I have taken out a primary mortgage and a six-figure home equity line of credit on the same property with no problems.

I get some offers for 0% on purchases, some for 0% on transfers, and occasionally some for 0% on both.

Like I said, I haven’t paid interest on thousands of dollars of debt for at least five years, maybe more. No one’s “bled” me. And when a card ups the rate unexpectedly, I just transfer it to another 0% card. No problem, no penalties.

Hasn’t happened to me. A month or so before the 0% rate ends, if I haven’t paid off the balance, I transfer it to a new 0% card and cancel the old one. I’ve cancelled at least a dozen cards in the last few years, and, as I said, my credit score is just fine.

I’ve cancelled both new and old cards, and haven’t had a problem.

Hasn’t happened to me or, apparently, to EK’s grandmother.

If you have enough cash in your bank account to pay off the full credit card debt, why have or use a credit card at all? I use a credit card so I can buy things now and pay for them later, and the way I play the game, the loan costs me almost nothing. I have no problem with anyone recommending against going into debt, and for people who are living paycheck to paycheck, it’s good advice. But, let’s face it, it’s not very practical for most people.

I agree with the warnings that Hampshire, kanicbird, and Duckster have given about the underhanded ways in which the credit card companies try to get you to pay their outrageous fees. I’ve heard that a late payment anywhere can cause any or all of your rates to jump. So I was alarmed when I found that I had accidentally missed a payment a few months ago. I braced for the torrent of rate increases. Nothing happened, and my credit rating wasn’t affected, either.
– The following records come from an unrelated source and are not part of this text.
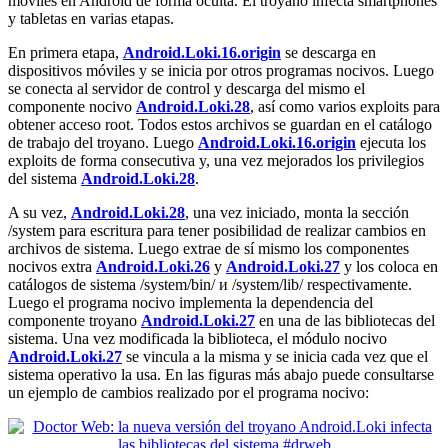
móviles en Android de forma oculta. El troyano infecta smartphones
y tabletas en varias etapas.
En primera etapa,
Android.Loki.16.origin
se descarga en
dispositivos móviles y se inicia por otros programas nocivos. Luego
se conecta al servidor de control y descarga del mismo el
componente nocivo
Android.Loki.28
, así como varios exploits para
obtener acceso root. Todos estos archivos se guardan en el catálogo
de trabajo del troyano. Luego
Android.Loki.16.origin
ejecuta los
exploits de forma consecutiva y, una vez mejorados los privilegios
del sistema
Android.Loki.28
.
A su vez,
Android.Loki.28
, una vez iniciado, monta la sección
/system para escritura para tener posibilidad de realizar cambios en
archivos de sistema. Luego extrae de sí mismo los componentes
nocivos extra
Android.Loki.26
y
Android.Loki.27
y los coloca en
catálogos de sistema /system/bin/ и /system/lib/ respectivamente.
Luego el programa nocivo implementa la dependencia del
componente troyano
Android.Loki.27
en una de las bibliotecas del
sistema. Una vez modificada la biblioteca, el módulo nocivo
Android.Loki.27
se vincula a la misma y se inicia cada vez que el
sistema operativo la usa. En las figuras más abajo puede consultarse
un ejemplo de cambios realizado por el programa nocivo: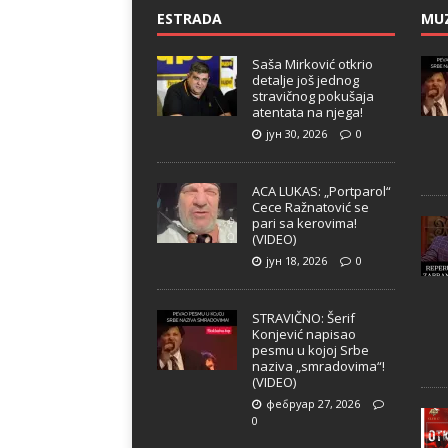
ESTRADA
MU
Saša Mirković otkrio
detalje još jednog
stravičnog pokušaja
atentata na njega!
јун 30, 2026
0
ACA LUKAS: „Portparol“
Cece Ražnatović se
pari sa kerovima!
(VIDEO)
јун 18, 2026
0
STRAVIČNO: Šerif
Konjević napisao
pesmu u kojoj Srbe
naziva „smradovima“!
(VIDEO)
фебруар 27, 2026
0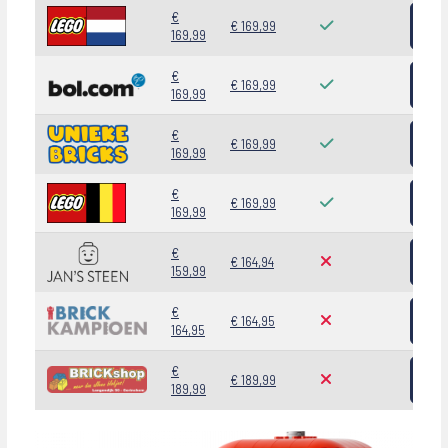
Beki
€
€ 169,99
169,99
Beki
€
€ 169,99
169,99
Beki
€
€ 169,99
169,99
Beki
€
€ 169,99
169,99
Beki
€
€ 164,94
159,99
Beki
€
€ 164,95
164,95
Beki
€
€ 189,99
189,99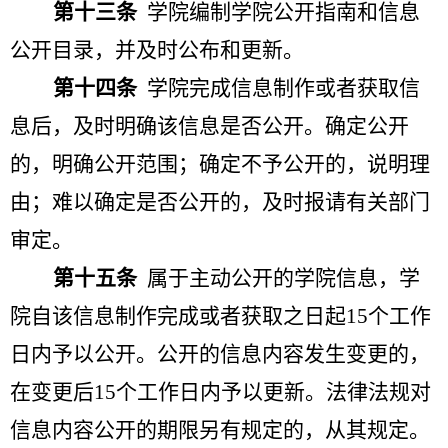
第十三条
学院编制学院公开指南和信息
公开目录，并及时公布和更新。
第十四条
学院完成信息制作或者获取信
息后，及时明确该信息是否公开。确定公开
的，明确公开范围；确定不予公开的，说明理
由；难以确定是否公开的，及时报请有关部门
审定。
第十五条
属于主动公开的学院信息，学
院自该信息制作完成或者获取之日起
15
个工作
日内予以公开。公开的信息内容发生变更的，
在变更后
15
个工作日内予以更新。法律法规对
信息内容公开的期限另有规定的，从其规定。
Now, I’m very careful to make sure that I don’t make late payments: as soon as a bill arrives, I check the due date and put a reminder in Outlook to pay it one week before the due date. I routinely pay an amount equal to the balance divided by the number of months left in the 0% rate, so that it should be paid off by that date. And if I can’t quite make it, well, those new 0% offers just keep coming in the mail!

But if you aren’t as systematic and careful about handling your cards, you could easily get hit with ruinous interest fees. The banks are sneaky and are certainly counting on you not to pay attention, not to pay more than the minimum, and to get caught paying their usurious interest rates and fees. But, unlike Las Vegas, it’s possible for the little guy to play this game and win.

You can opt out and be put in the pander file against which prescreen offers are checked:

Just remember, these people are in the business of getting your money, one way or another (not that there’s ***necessarily ***anything wrong with that). Don’t naively think that you’re the one person who can outsmart them; you won’t.